An Adaptive Algorithm for Bilevel Optimization on Riemannian Manifolds
Xu Shi, Rufeng Xiao, Rujun Jiang
TL;DR
We address Riemannian bilevel optimization (RBO) where step sizes typically require problem-specific curvature and Lipschitz constants. We propose AdaRHD, a fully adaptive hypergradient-descent method that updates step sizes via the inverse cumulative gradient norm, eliminating prior parameter knowledge. Theoretical results show an $\mathcal{O}(1/\epsilon)$ iteration complexity to obtain an $\epsilon$-stationary point, with gradient and Hessian-vector complexities mirroring non-adaptive methods; this extends to retraction mappings without sacrificing the rate. Empirical results on simple and robust RBO problems demonstrate competitive performance and enhanced robustness, validating AdaRHD as a practical, parameter-free solver for Riemannian bilevel problems. Future work includes single-loop adaptive schemes and stochastic extensions to further close remaining complexity gaps.
Abstract
Existing methods for solving Riemannian bilevel optimization (RBO) problems require prior knowledge of the problem's first- and second-order information and curvature parameter of the Riemannian manifold to determine step sizes, which poses practical limitations when these parameters are unknown or computationally infeasible to obtain.

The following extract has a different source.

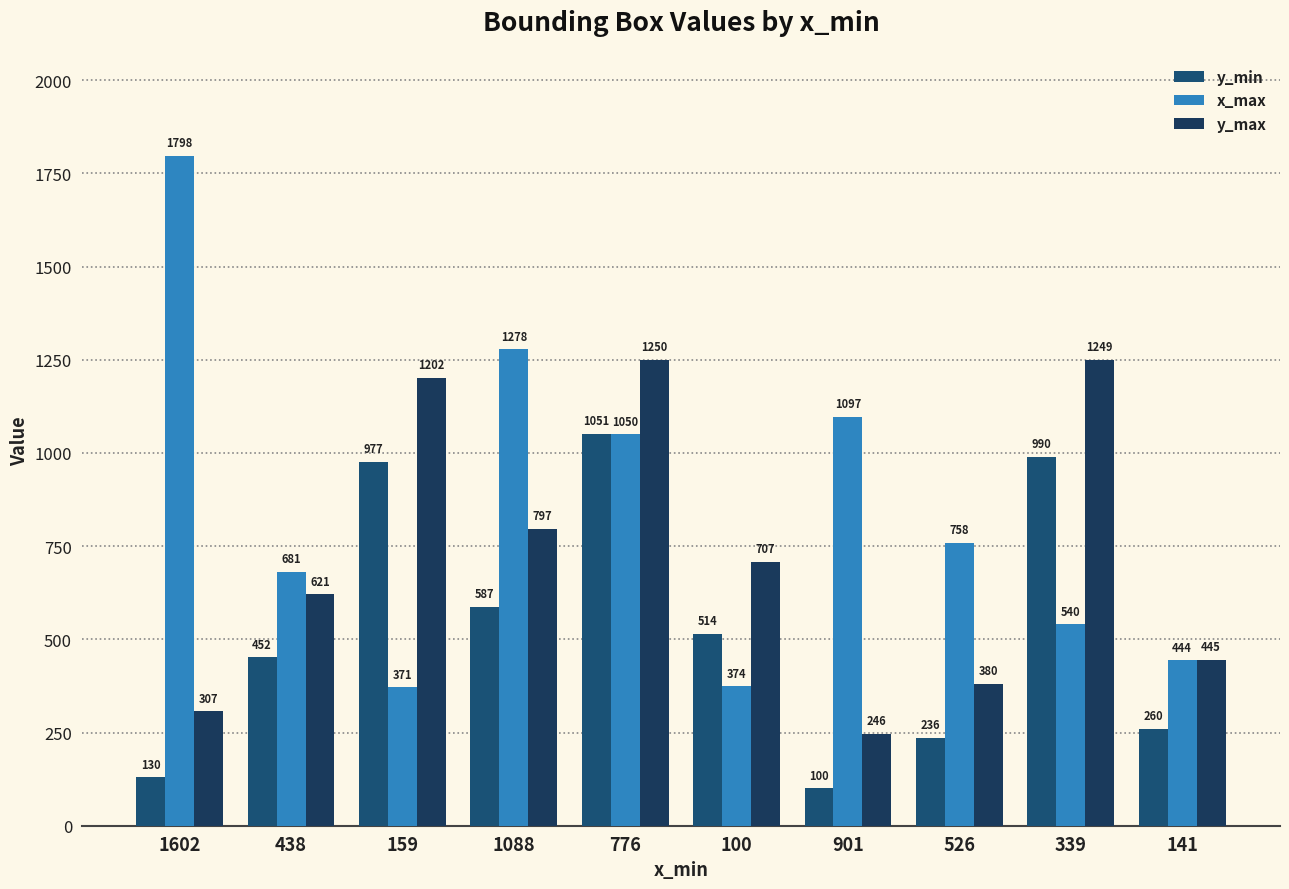

How many series are shown in this chart?

3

In this paper, we introduce the Adaptive Riemannian Hypergradient Descent (AdaRHD) algorithm for solving RBO problems. To our knowledge, AdaRHD is the first method to incorporate a fully adaptive step size strategy that eliminates the need for problem-specific parameters in RBO. We prove that AdaRHD achieves an $\mathcal{O}(1/ε)$ iteration complexity for finding an $ε$-stationary point, thus matching the complexity of existing non-adaptive methods. Furthermore, we demonstrate that substituting exponential mappings with retraction mappings maintains the same complexity bound. Experiments demonstrate that AdaRHD achieves comparable performance to existing non-adaptive approaches while exhibiting greater robustness.